Monday, Nov. 10, 1997
BILL GATES' GIFT TO THE WEB
By JOSHUA QUITTNER
Some people think of Bill Gates as a godless, misanthropic, penny-pinching monopolizer. But not me. And I'm not talking about that airplane he bought himself last week, either. You might be surprised to learn that the Bill Gates I know is bailing out the Web, and possibly enriching countless struggling electronic publishers.
My first exposure to Gates, the Net philanthropist, came a few weeks ago, when the techies at Pathfinder noticed that the computers that serve up the Web versions of TIME, FORTUNE, PEOPLE, MONEY, etc. were behaving, well, drunkenly (my word). The sites were running even slower than is normal on the World Wide Wait. Indeed, some users were complaining that it took longer to download a page of TIME Daily than it did to have a pair of pants dry-cleaned.
At first, we suspected hackers. But closer examination revealed an unlikely culprit: Microsoft's Internet Explorer. More precisely, the latest, just released 4.0 version of that fabled and controversial browser.
A browser, as anyone who's visited the Net knows, is the software you use to navigate the Web. You fire it up, click your mouse and "go" to a site. Simple. But the newest version of Microsoft's browser--the one that for other reasons got Gates in such hot water with Janet Reno--reverses the relationship: the Web comes to you. After you subscribe to various Web publications by clicking on a box in the new browser, a software robot employed by Microsoft scurries around gathering the latest version of those Web pages and then, periodically, "pushes" the information down the Net to your computer. The idea behind so-called push media is that you don't have to remember to go to, say, Slate every day; the new parts will be sent to your computer automatically. It's like having the newspaper delivered to your driveway, except you don't have to crawl under the car to find it.
Our site, like many of the other big ones out there, wasn't exactly prepared for the IE 4-spurred traffic boost. Those Microsoft robots were downloading so much stuff for so many users that our computers ended up working overtime. It was like one of those hamburger places on the interstate when a caravan of tour buses pulls up in the middle of the night. Luckily, in the digital age, we never run out of fries.
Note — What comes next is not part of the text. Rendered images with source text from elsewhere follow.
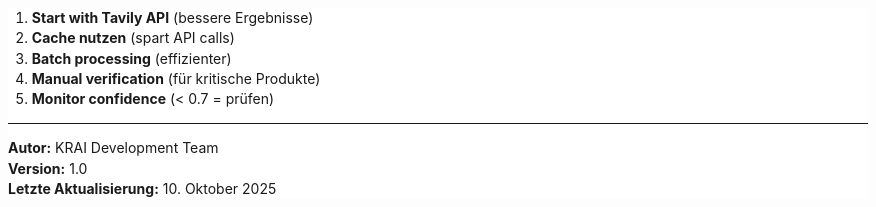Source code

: 1. **Start with Tavily API** (bessere Ergebnisse)
2. **Cache nutzen** (spart API calls)
3. **Batch processing** (effizienter)
4. **Manual verification** (für kritische Produkte)
5. **Monitor confidence** (< 0.7 = prüfen)

---

**Autor:** KRAI Development Team  
**Version:** 1.0  
**Letzte Aktualisierung:** 10. Oktober 2025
I checked with friends at HotWired, CNET, CNN Interactive and other Websites, and everyone was optimistic. ("Cha-ching!" was how a pal at HotWired put it.) The more traffic to your site, you see, the more you can charge advertisers, theoretically. That may sound venal, but it's been lean out here. A lot of Websites have died for lack of revenue. Thanks to IE 4, traffic is way up, in some cases more than 25%. Within two weeks, visits at TIME Daily doubled, to 500,000 page views a week. We still have to convince advertisers that people--and not just robots--are looking at their ads. But that will be easy. Right, Bill?